PUNISHER : ZONE DE GUERRE (2008)

Cette troisième adaptation à l'écran des exploits du célèbre justicier de Marvel est probablement la meilleure et la plus fidèle au comic book original

PUNISHER – WAR ZONE

2008 – USA

Réalisé par Lexi Alexander

Avec Ray Stevenson, Dominic West, Doug Hutchison, Wayne Knight, Colin Salmon, Julie Benz, Dash Mihok 

THEMA SUPER-HEROS I SAGA MARVEL

Le Punisher n’a vraiment pas de chance. Deux fois adapté à l’écran, deux fois boudé par le public, cet anti-héros adepte de l’auto-justice et des gros calibres peine à sortir des cases des comics qui l’ont vu naître pour conquérir les salles de cinéma. Echaudé par les échecs financiers respectifs du Punisher de 1989 avec Dolph Lundgren et de celui de 2004 avec Thomas Jane, Marvel tente pourtant de redonner sa chance à Frank Castle. Le parti pris de cette troisième version, confiée à la réalisatrice d’origine allemande Lexi Alexander (Hooligans), est d’ignorer celle qui la précéda d’à peine quatre ans pour redémarrer sur de nouvelles bases, avec un nouveau casting et une nouvelle redéfinition du personnage. Ainsi, alors que le Punisher réalisé par Jonathan Hensleigh misait sur des têtes d’affiche (Thomas Jane et John Travolta), Punisher : Zone de Guerre s’appuie sur des « gueules », en l’occurrence Ray Stevenson et Dominic West, respectivement héros des séries Rome et Sur écoute. Plus menaçant que Thomas Jane, plus expressif que Dolph Lundgren, Stevenson semble être un choix judicieux. Son regard noir sait se montrer intimidant, mais les failles et la douleur y affleurent parfois.

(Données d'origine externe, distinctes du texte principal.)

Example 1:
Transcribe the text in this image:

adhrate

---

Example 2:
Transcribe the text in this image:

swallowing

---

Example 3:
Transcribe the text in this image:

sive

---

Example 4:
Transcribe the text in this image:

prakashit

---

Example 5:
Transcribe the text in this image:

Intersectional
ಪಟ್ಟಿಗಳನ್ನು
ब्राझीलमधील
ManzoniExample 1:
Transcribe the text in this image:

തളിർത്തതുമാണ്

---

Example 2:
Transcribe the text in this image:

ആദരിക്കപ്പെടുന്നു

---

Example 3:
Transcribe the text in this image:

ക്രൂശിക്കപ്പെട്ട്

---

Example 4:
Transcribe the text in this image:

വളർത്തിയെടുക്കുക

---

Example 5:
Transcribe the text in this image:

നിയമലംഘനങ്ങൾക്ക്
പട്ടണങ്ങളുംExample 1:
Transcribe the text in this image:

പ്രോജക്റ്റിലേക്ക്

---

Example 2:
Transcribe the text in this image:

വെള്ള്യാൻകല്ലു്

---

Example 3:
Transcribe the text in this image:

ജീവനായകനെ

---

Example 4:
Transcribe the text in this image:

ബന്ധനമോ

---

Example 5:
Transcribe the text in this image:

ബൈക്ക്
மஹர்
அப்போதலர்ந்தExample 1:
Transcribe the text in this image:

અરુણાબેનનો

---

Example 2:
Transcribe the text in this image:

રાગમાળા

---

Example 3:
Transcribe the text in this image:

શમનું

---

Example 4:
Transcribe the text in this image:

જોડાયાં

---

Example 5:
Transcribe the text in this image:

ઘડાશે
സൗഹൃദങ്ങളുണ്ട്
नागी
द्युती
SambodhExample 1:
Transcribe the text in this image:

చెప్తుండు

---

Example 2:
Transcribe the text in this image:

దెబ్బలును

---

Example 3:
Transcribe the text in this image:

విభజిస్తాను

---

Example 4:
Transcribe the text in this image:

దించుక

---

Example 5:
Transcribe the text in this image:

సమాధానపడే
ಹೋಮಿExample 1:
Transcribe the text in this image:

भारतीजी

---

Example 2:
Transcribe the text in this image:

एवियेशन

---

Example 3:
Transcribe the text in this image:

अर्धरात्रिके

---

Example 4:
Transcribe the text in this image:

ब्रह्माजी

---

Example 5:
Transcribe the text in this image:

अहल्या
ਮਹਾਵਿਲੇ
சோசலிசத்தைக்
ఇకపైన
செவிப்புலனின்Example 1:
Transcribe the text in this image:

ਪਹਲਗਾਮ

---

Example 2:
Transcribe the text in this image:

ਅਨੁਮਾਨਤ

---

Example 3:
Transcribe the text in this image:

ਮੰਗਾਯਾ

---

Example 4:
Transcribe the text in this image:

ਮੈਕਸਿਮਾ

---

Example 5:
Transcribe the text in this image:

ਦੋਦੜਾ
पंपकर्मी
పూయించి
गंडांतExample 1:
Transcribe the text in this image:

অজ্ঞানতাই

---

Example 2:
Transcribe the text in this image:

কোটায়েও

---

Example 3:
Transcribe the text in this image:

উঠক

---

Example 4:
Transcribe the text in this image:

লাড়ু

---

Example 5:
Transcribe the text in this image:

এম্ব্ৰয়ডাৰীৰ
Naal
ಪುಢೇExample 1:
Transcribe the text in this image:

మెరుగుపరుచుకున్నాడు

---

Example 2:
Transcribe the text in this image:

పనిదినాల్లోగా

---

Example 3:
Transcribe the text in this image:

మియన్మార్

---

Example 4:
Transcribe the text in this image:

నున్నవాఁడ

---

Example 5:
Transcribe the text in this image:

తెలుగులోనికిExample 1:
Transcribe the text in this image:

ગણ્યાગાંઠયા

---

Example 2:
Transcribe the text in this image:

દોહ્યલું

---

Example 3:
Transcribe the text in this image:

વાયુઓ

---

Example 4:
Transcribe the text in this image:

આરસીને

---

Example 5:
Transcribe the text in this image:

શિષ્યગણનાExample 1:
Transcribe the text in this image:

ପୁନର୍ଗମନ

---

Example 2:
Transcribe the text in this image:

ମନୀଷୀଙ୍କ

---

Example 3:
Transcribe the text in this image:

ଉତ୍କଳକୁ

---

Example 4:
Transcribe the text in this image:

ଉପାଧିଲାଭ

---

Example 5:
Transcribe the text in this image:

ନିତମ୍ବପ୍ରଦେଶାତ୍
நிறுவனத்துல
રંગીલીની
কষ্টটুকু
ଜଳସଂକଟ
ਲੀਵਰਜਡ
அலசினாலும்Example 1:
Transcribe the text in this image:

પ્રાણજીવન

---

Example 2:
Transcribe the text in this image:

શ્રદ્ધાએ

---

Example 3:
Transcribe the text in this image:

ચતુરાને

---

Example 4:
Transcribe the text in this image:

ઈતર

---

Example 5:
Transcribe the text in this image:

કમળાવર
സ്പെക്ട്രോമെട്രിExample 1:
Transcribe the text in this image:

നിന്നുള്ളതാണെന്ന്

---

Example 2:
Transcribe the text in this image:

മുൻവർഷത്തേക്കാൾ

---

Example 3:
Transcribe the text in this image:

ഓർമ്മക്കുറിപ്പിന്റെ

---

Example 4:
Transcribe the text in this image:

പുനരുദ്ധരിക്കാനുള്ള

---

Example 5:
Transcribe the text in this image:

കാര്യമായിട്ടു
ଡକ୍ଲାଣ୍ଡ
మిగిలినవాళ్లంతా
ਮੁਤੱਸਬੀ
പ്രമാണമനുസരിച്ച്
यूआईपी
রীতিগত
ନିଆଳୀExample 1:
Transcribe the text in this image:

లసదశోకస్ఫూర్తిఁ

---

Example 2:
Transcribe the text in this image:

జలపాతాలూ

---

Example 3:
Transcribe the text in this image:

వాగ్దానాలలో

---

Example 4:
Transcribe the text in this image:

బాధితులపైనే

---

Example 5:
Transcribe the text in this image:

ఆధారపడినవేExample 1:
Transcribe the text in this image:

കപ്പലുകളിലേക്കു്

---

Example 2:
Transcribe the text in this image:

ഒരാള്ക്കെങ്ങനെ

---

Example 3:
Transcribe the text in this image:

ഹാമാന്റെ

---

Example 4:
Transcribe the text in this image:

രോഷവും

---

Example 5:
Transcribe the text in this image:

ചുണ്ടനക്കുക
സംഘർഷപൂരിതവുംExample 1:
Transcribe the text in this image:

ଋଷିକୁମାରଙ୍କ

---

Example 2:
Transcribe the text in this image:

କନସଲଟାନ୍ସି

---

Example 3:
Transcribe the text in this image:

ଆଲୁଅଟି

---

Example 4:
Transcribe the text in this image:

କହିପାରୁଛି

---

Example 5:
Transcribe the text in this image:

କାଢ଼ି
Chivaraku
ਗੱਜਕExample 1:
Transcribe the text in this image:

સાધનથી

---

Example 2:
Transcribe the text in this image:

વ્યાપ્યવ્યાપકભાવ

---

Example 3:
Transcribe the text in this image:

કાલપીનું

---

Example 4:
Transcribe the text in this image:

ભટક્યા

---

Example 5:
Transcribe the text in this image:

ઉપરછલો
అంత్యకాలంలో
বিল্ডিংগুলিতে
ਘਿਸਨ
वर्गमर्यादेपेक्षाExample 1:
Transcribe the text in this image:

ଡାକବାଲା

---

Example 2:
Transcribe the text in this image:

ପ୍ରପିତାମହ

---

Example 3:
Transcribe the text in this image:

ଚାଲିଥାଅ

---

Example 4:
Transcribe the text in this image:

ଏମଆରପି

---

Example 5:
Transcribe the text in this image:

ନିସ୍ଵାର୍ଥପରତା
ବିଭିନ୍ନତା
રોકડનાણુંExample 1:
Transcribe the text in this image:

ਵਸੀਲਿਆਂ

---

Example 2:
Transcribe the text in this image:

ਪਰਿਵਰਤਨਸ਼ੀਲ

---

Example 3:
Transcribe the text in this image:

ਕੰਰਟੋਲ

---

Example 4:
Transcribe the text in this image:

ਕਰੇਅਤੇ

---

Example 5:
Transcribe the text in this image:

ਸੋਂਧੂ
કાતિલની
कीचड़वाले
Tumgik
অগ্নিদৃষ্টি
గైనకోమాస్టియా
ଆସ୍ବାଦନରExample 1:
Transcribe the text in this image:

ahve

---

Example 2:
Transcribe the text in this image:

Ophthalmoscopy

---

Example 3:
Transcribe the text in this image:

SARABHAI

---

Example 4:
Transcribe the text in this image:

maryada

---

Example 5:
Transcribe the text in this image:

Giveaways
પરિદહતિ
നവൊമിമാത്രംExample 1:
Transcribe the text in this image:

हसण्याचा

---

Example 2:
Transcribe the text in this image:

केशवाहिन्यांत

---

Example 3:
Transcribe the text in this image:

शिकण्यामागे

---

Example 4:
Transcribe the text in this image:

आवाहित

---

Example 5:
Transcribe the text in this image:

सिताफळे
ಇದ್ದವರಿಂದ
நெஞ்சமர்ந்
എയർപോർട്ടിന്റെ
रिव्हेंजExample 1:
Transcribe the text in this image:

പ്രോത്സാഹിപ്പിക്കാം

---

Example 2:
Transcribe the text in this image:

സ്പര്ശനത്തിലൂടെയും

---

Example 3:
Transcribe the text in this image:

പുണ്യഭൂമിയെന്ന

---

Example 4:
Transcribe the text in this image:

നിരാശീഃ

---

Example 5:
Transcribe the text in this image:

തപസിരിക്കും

Face à lui, West cabotine sans doute un peu trop, car dès qu’un accident le défigure et le transforme en super-vilain au faciès grotesque – version presque cartoonesque du Leatherface de Massacre à la Tronçonneuse – ses facéties détonnent un peu au sein du cadre réaliste dans lequel s’inscrit le film.

Étant donné qu’il s’agit d’un reboot, Punisher : War Zone s’emploie à nous raconter une fois de plus les origines du justicier, sous un angle différent. « Il y a six ans, Frank Castle était instructeur au sein des forces spéciales, ainsi qu’un père de famille sans histoire », nous raconte ainsi un policier obsédé par les faits et gestes du justicier à tête de mort. « Un jour, il a emmené sa femme et ses enfants pique-niquer. Et par hasard, ou alors sur un coup du destin, ça dépend de ce en quoi on croit, ils sont témoins d’une exécution mafieuse. Malheureusement quelqu’un les voit. Castle est le seul à s’en être sorti. Depuis ce jour-là, il s’est employé à éliminer les grandes familles de la pègre les unes après les autres. » Mine de rien, cette biographie est celle qui – des trois films – s’approche le plus du comics original.

Esthétique, nerveux et violent

L’esprit « graphic novel » plane d’ailleurs sur la réalisation de Lexi Alexander, et ce dès son générique de début qui annonce en quelques secondes le style du film : esthétique, nerveux et extrêmement violent. De fait, les nombreux combats qui ponctuent le métrage versent volontiers dans le gore. Une heure et demie durant, le sang coule à flots, les membres s’arrachent et les têtes explosent sans retenue. Mais les hectolitres d’hémoglobine n’empêchent pas le film de jouer sur d’autres registres, y compris celui de l’émotion lorsque Castle transfère les sentiments qu’il éprouvait pour sa famille décimée vers une jeune veuve et sa fille menacées de mort. Hélas, ce troisième Punisher ne trouvera pas plus de grâce que les deux autres aux yeux du public, et sortira d’ailleurs directement en DVD/Blu-Ray sans passer par la case cinéma.